┌────────

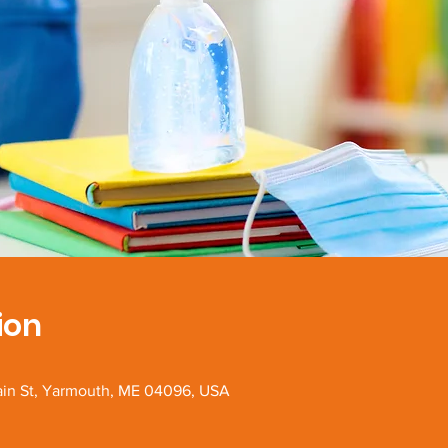
ion
Main St, Yarmouth, ME 04096, USA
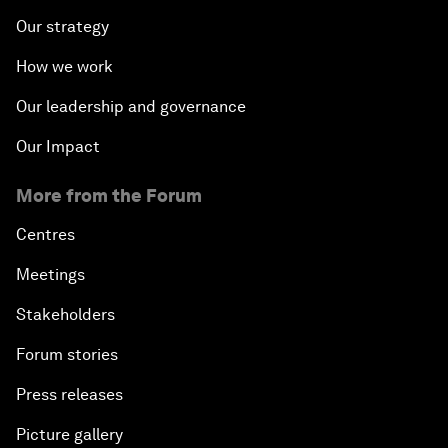
Our strategy
How we work
Our leadership and governance
Our Impact
More from the Forum
Centres
Meetings
Stakeholders
Forum stories
Press releases
Picture gallery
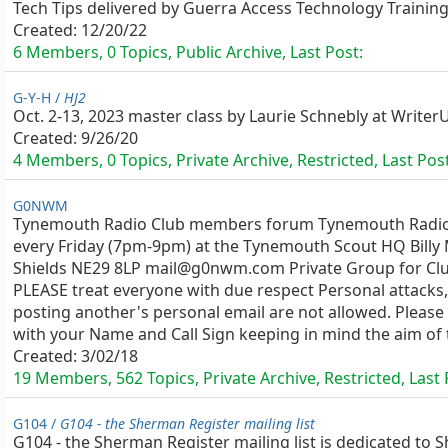
Tech Tips delivered by Guerra Access Technology Training
Created:
12/20/22
6 Members, 0 Topics, Public Archive, Last Post:
G-Y-H /
HJ2
Oct. 2-13, 2023 master class by Laurie Schnebly at Writer
Created:
9/26/20
4 Members, 0 Topics, Private Archive, Restricted, Last Pos
G0NWM
Tynemouth Radio Club members forum Tynemouth Radio
every Friday (7pm-9pm) at the Tynemouth Scout HQ Billy 
Shields NE29 8LP mail@g0nwm.com Private Group for C
PLEASE treat everyone with due respect Personal attacks
posting another's personal email are not allowed. Please
with your Name and Call Sign keeping in mind the aim of t
Created:
3/02/18
19 Members, 562 Topics, Private Archive, Restricted, Last
G104 /
G104 - the Sherman Register mailing list
G104 - the Sherman Register mailing list is dedicated t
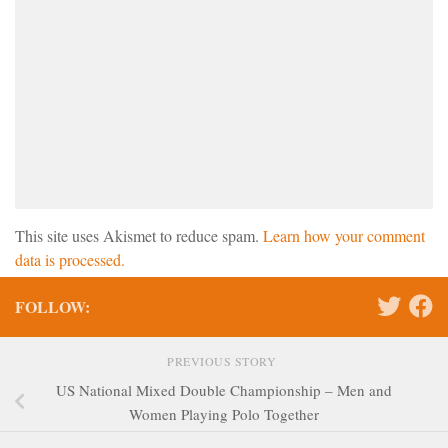
This site uses Akismet to reduce spam.
Learn how your comment
data is processed.
FOLLOW:
PREVIOUS STORY
US National Mixed Double Championship – Men and
Women Playing Polo Together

└────────

Copy down every line of the material above that includes the string "Register".

G104 - the Sherman Register mailing list
G104 - the Sherman Register mailing list is dedicated t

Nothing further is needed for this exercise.